Yeah. I think the way we characterize it is that for every revenue dollar over essentially $20 million, it's 100% free cash flow. We have NOLs that will probably go out several years, so we won't be paying taxes anytime soon based on legacy XOMA, and as I mentioned before, we're hopeful that in 2025, sometime in 2026, we'll actually be cash flow neutral to cash flow positive just based on our royalties alone, so not inclusive of the milestones. The milestones are very difficult to forecast.
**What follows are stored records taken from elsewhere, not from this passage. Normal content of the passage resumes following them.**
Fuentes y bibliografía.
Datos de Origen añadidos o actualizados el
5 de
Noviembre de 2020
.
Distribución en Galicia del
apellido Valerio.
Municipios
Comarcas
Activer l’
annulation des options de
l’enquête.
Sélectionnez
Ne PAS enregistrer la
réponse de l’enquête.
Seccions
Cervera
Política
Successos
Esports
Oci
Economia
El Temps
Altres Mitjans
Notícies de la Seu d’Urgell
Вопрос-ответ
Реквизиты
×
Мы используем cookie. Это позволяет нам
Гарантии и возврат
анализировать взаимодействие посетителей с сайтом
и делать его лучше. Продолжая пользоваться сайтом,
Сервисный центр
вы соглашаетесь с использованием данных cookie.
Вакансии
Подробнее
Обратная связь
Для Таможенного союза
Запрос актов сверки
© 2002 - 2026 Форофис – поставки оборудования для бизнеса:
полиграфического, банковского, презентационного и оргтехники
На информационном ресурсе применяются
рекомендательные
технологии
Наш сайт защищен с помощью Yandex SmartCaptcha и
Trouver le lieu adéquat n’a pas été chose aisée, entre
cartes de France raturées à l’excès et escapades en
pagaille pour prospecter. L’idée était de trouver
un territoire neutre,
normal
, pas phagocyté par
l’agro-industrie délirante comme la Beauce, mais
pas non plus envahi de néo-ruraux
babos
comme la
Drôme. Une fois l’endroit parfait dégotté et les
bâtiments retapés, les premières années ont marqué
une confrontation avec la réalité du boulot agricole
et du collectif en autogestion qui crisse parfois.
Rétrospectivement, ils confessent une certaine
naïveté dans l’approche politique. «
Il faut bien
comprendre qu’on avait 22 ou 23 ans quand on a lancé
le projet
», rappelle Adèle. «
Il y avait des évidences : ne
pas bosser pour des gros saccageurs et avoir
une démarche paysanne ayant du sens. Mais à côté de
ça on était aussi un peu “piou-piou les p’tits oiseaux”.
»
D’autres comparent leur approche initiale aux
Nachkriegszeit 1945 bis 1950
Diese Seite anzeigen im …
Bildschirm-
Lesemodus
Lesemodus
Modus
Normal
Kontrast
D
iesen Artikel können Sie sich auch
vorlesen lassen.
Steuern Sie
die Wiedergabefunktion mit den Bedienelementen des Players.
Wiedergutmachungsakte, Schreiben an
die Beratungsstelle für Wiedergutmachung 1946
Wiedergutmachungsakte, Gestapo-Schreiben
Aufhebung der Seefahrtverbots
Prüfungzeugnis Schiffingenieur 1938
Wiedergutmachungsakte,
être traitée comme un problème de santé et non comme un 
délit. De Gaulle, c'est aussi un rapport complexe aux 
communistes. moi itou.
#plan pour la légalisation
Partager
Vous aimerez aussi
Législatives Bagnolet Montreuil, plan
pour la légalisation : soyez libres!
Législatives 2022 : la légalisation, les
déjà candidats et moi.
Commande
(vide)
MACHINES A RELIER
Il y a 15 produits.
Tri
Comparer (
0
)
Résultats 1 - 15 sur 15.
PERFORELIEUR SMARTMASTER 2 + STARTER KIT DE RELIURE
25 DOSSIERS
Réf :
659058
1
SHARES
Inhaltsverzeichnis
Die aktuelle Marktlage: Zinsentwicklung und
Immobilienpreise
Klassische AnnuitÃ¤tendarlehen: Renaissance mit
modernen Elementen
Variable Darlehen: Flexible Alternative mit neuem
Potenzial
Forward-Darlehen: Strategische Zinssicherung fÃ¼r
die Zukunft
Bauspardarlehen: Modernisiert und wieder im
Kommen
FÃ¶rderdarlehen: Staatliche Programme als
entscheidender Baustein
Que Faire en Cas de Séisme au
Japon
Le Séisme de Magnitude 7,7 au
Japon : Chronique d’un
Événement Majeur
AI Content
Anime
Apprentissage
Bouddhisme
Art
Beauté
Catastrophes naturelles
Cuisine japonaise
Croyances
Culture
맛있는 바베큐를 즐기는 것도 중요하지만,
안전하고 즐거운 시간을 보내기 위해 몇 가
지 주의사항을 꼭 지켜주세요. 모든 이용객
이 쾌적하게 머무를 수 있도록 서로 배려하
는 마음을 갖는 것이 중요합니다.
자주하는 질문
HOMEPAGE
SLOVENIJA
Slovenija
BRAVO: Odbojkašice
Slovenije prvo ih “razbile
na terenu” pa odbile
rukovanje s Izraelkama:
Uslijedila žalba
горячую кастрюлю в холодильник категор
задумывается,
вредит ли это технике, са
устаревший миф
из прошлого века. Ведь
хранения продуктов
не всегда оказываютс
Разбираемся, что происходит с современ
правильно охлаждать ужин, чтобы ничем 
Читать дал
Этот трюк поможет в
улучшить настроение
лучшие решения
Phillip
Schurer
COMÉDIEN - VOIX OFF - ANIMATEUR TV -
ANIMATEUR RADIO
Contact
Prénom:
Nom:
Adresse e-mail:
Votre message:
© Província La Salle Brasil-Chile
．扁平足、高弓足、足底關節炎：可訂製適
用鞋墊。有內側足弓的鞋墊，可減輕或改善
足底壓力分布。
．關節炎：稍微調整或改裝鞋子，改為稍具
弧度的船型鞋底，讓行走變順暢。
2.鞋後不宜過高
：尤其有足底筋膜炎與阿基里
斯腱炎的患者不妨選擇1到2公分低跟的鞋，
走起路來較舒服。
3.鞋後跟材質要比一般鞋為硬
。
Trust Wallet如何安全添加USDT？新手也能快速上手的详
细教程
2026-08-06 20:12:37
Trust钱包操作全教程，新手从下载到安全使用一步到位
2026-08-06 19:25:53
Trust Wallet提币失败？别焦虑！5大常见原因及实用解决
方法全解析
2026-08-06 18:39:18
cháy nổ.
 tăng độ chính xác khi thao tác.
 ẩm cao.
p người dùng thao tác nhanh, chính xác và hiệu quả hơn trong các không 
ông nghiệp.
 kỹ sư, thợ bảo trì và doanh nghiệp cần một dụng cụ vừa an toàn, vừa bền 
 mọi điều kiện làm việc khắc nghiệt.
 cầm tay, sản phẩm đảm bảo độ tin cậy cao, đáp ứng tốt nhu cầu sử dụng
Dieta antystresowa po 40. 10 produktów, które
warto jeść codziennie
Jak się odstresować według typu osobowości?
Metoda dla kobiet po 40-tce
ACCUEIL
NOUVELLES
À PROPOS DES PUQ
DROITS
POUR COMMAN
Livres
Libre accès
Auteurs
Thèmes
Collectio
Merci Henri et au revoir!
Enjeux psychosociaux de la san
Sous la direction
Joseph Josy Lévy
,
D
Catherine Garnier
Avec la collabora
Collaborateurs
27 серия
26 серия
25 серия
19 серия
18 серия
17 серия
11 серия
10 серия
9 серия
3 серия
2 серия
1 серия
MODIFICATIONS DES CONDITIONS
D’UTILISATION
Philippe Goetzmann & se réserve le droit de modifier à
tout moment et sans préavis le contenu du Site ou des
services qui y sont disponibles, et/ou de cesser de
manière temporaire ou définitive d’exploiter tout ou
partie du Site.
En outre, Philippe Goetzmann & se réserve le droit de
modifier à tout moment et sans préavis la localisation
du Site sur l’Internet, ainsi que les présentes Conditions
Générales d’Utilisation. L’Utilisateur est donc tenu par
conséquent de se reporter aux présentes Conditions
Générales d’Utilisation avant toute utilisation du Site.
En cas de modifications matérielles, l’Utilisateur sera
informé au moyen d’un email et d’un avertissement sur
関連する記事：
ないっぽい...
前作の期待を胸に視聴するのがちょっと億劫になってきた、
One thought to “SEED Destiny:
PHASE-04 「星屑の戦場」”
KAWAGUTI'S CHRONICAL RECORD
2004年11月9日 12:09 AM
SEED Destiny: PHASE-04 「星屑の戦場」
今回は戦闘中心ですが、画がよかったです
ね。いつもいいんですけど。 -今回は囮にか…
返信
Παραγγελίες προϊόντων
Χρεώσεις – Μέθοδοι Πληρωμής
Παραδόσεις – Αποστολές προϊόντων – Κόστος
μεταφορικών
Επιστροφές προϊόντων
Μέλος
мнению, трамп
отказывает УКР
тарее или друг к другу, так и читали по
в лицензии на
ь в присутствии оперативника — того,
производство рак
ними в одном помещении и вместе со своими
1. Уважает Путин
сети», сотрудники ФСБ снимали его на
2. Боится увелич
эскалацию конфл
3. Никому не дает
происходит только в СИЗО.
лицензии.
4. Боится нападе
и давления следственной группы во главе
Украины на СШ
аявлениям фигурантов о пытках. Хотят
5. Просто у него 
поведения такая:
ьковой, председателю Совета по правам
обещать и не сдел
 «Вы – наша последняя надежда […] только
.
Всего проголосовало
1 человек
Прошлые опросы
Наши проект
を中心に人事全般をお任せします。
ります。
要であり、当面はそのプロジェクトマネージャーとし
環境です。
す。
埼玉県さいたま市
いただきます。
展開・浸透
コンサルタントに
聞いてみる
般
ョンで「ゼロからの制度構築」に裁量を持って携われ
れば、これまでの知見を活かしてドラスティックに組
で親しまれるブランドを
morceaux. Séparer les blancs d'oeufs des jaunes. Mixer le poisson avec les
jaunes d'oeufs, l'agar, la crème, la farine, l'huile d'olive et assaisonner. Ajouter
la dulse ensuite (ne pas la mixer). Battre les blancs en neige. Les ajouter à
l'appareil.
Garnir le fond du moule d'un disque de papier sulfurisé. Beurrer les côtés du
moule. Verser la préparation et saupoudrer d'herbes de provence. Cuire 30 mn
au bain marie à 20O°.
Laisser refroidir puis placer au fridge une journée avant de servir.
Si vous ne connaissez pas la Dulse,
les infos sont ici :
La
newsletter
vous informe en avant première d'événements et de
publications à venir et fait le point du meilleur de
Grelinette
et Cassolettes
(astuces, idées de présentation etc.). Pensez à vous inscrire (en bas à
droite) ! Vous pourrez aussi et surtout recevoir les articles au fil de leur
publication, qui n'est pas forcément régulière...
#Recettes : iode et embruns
They're extremely lumpy, so what we're more concerned about is actually just growing that revenue base, and our goal is sitting four or five years from now to have a company, hopefully, that's generating $150 million-$200 million in royalty receipts in a given year.

If we're successful in that endeavor and you put a standard royalty multiple on that, you're talking about creating pretty significant value for our shareholders, something along the lines of like a 20%-25% IRR. So the leverage in this business is, I said it before, this is probably the most interesting business I've ever actually analyzed. The expenses are very low. They'll probably grow at inflation plus or minus a little bit, but there's no huge step up. Even if we actually are generating $150 million-$200 million in royalty receipts, I don't see the expense base running commensurate with the actual royalty receipts. It's a fraction of actually the royalty receipts. So we should have, and if you look at some of our larger competitors, more experienced competitors, they've got a margin profile that can approach 90% at times on the operating side.

That's something that is within reach for this business within a couple of years if we do our job and we get a little bit of luck every now and then.

Trevor Allred
Biotech Analyst, Oppenheimer

Yeah. Yeah, definitely. Great. Well, yeah, thank you both for joining us, and thank you all for listening in. It's been a great conversation, and we will see you at the next event.

Owen Hughes
CEO, XOMA Royalty

We appreciate your time, Trevor. Really appreciate it.